ABOUT THIS TASK: Lines with "Weaver" in them are to be located in the listing below and copied.

☆ ☆ ☆ ☆

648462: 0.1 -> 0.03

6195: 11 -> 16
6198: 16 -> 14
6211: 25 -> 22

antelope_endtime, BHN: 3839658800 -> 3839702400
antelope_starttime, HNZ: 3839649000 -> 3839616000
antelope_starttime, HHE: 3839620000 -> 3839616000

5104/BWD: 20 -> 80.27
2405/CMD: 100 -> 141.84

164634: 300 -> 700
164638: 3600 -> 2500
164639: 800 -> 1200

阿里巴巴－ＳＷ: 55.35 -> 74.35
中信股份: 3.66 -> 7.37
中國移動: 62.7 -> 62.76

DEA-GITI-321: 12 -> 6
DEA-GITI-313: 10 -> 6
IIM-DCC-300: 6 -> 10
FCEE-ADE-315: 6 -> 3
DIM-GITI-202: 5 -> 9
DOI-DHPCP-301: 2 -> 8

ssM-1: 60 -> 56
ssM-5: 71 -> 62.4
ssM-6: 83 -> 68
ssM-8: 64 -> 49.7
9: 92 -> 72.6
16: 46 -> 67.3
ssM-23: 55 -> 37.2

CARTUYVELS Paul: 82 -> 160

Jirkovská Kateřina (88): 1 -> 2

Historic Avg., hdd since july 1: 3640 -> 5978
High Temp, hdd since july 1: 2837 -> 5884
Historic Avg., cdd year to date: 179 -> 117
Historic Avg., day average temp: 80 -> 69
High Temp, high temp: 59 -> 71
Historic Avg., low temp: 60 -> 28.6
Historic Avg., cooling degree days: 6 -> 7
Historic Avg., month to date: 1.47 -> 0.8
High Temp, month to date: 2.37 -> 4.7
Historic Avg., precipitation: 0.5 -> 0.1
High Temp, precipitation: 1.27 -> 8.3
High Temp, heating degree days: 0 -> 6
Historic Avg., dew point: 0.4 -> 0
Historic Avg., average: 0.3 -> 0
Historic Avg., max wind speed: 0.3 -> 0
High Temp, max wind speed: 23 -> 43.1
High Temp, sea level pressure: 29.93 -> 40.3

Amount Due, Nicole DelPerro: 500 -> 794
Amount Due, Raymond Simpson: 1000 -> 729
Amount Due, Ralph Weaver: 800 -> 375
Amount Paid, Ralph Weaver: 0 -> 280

☆ ☆ ☆ ☆

TASK SOLUTION:
Amount Due, Ralph Weaver: 800 -> 375
Amount Paid, Ralph Weaver: 0 -> 280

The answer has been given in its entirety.